Martina didn’t feature in the plans of Allardyce’s successor, Marco Silva, and went on loan to Stoke City for 2018/19.

“The story of my life,” he says,  referencing a flying start with Stoke that grounded when Nathan Jones replaced Gary Rowett as manager and preferred players on permanent contracts.

“If I wasn’t mentally strong, I would have stopped a long time ago,” continues Martina.

“You build something, then the coach changes and you start from zero again.”

Cuco Martina
If I was back on the bench for someone I thought I should have been ahead of I’d have been angry. But Leighton Baines? Come on.


Playing the second half of the season with Feyenoord represented “a dream come true”, but with that “box ticked” Martina wanted another crack with Everton.

That ambition grew more realistic when Duncan Ferguson was placed in temporary charge in December 2019.

“The day he became head coach, he walked to the second-team changing room, where I’d been based, looked at me, and said, ‘Let’s go my son’,” says Martina, who had considered retirement after an injury in the early part of the season left him unable to bend his knee.

“I said, ‘Really?’

“He told me, ‘You are my guy’.

“I was just fit again and he told me he needed me – and that he knew I needed him.

“Duncan had helped me through the bad moments, then he gave me the feeling I was part of the team again.”

Martina’s inclusion in the squad for Ferguson’s second game, a 1-1 draw at Manchester United, “was more special than the games I’d played”.

“This was somebody who believed in me,” he adds.

Martina was poised to return to the matchday party under Carlo Ancelotti, Silva’s permanent replacement, following an injury for Seamus Coleman, only for coronavirus to halt the campaign.

He was on the bench for games against Liverpool and Norwich City immediately after the restart but left when his contract expired at the end of June 2020.

“Ancelotti said I could go back and see my family and be happy,” says Martina.

“I really regret that I didn’t have a chance to say goodbye. It would have enabled me to close the book.

“But I loved Everton. It is a big club with really great fans, I played games and did well.”

Martina doesn’t rule out a tilt at the 2026 World Cup in North America with Curacao after the bitter pill of a single-goal defeat by Panama in a two-legged play-off in qualifying for this year’s tournament.

“To play a World Cup or Copa America is a dream for the whole country,” says Martina, who made his full Go Ahead Eagles debut in a 1-0 cup win at Heerenveen, in January.

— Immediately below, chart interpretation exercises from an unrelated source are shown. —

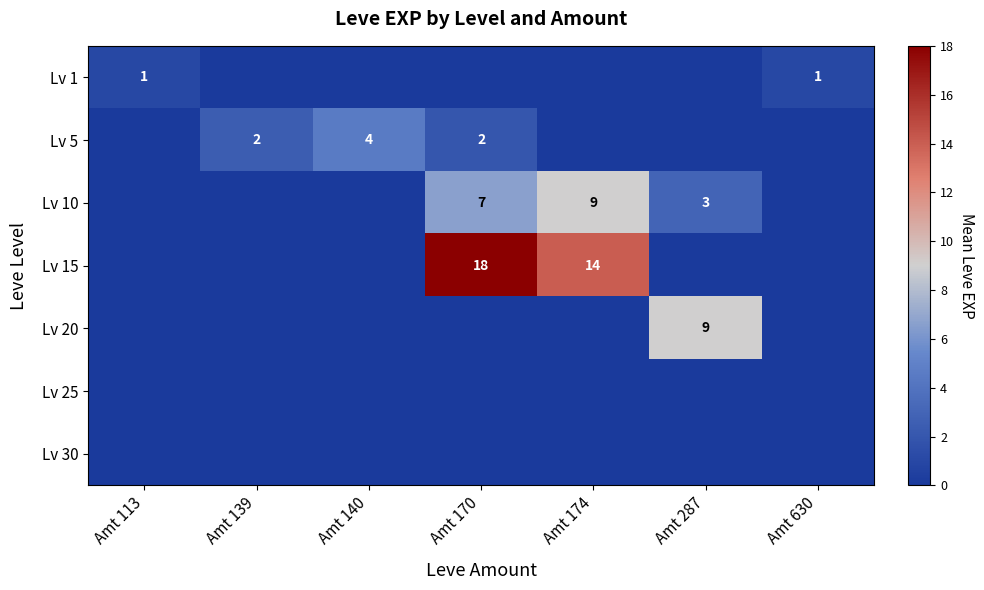

Between Amt 139 and Amt 630, which is larger?

Amt 630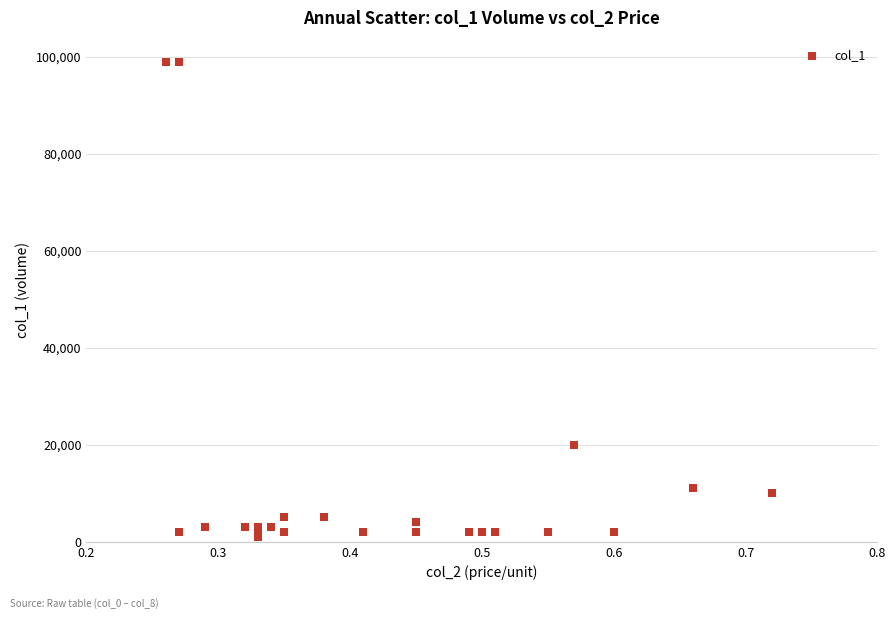

What Y value in the scatter plot is closest to 50000?

20000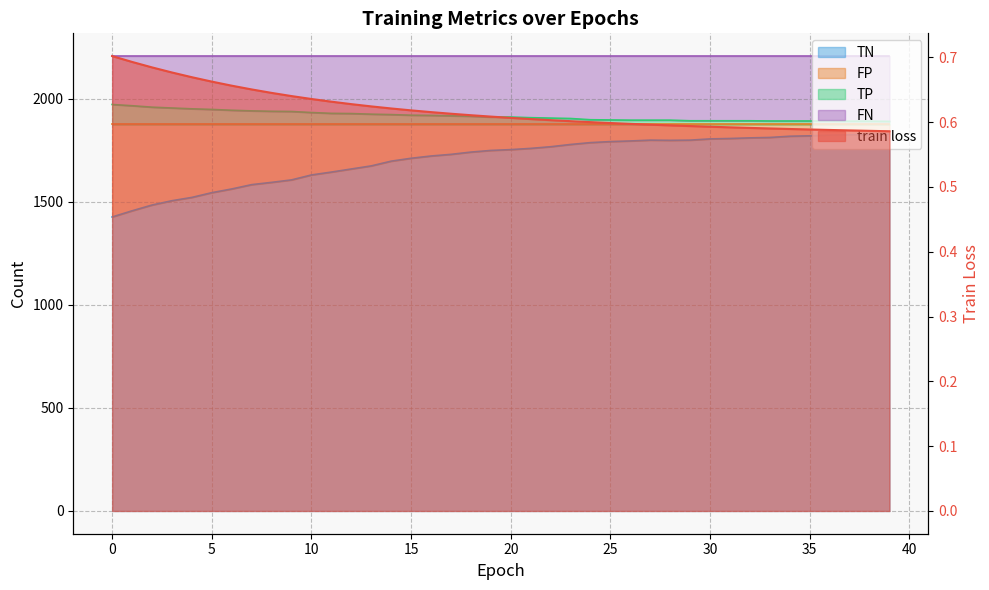

What is the approximate value of TP at 30?

1894.0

“The coach told me to show I could still play,” says Martina, who also started a quarter-final victory over NEC Nijmegen this month.

“I grabbed the chance with both hands.

“I signed to show the club I am fit and a good player. I am 32 and can carry on for at least four more years.

“Football is my life and I am really happy and thankful to be back on the pitch.”

He’s a good man, Cuco Martina, and we should wish him well.